_Directions_
For each line of the listing that holds "network", show the full line.

_Records provided_
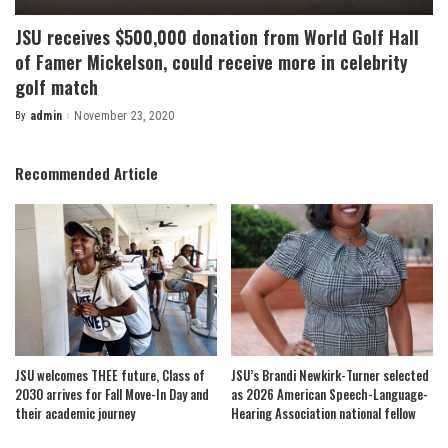
JSU receives $500,000 donation from World Golf Hall
of Famer Mickelson, could receive more in celebrity
golf match
By
admin
November 23, 2020
Posted
by
Recommended Article
JSU welcomes THEE future, Class of
JSU’s Brandi Newkirk-Turner selected
2030 arrives for Fall Move-In Day and
as 2026 American Speech-Language-
their academic journey
Hearing Association national fellow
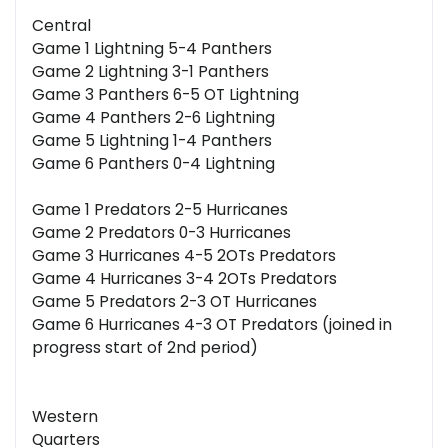
Central
Game 1 Lightning 5-4 Panthers
Game 2 Lightning 3-1 Panthers
Game 3 Panthers 6-5 OT Lightning
Game 4 Panthers 2-6 Lightning
Game 5 Lightning 1-4 Panthers
Game 6 Panthers 0-4 Lightning
Game 1 Predators 2-5 Hurricanes
Game 2 Predators 0-3 Hurricanes
Game 3 Hurricanes 4-5 2OTs Predators
Game 4 Hurricanes 3-4 2OTs Predators
Game 5 Predators 2-3 OT Hurricanes
Game 6 Hurricanes 4-3 OT Predators (joined in
progress start of 2nd period)
Western
Quarters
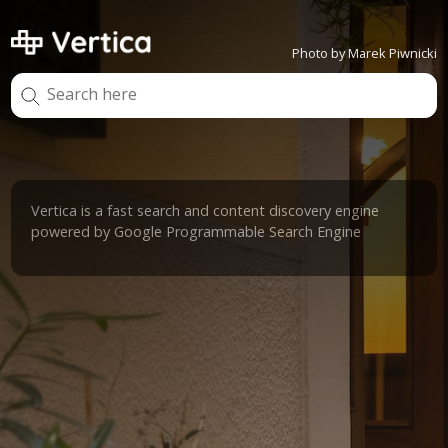
Photo by Marek Piwnicki
Vertica is a fast search and content discovery engine
powered by Google Programmable Search Engine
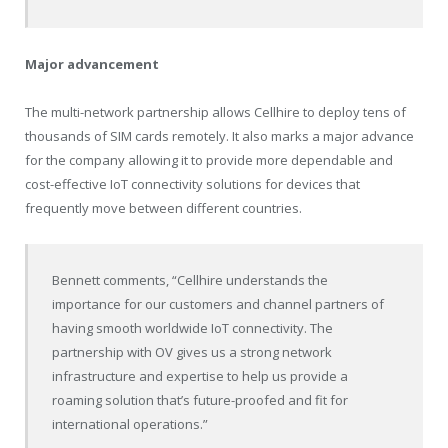
Major advancement
The multi-network partnership allows Cellhire to deploy tens of
thousands of SIM cards remotely. It also marks a major advance
for the company allowing it to provide more dependable and
cost-effective IoT connectivity solutions for devices that
frequently move between different countries.
Bennett comments, “Cellhire understands the
importance for our customers and channel partners of
having smooth worldwide IoT connectivity. The
partnership with OV gives us a strong network
infrastructure and expertise to help us provide a
roaming solution that’s future-proofed and fit for
international operations.”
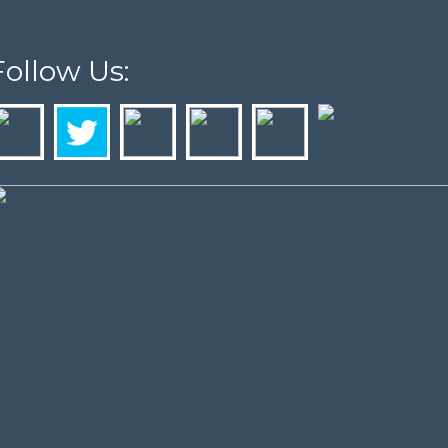
Follow Us:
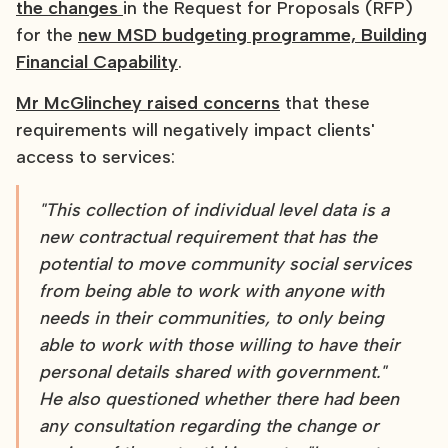
the changes
in the Request for Proposals (RFP)
for the
new MSD budgeting programme, Building
Financial Capability
.
Mr McGlinchey raised concerns
that these
requirements will negatively impact clients'
access to services:
"This collection of individual level data is a
new contractual requirement that has the
potential to move community social services
from being able to work with anyone with
needs in their communities, to only being
able to work with those willing to have their
personal details shared with government."
He also questioned whether there had been
any consultation regarding the change or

_Exercise response_
The multi-network partnership allows Cellhire to deploy tens of
partnership with OV gives us a strong network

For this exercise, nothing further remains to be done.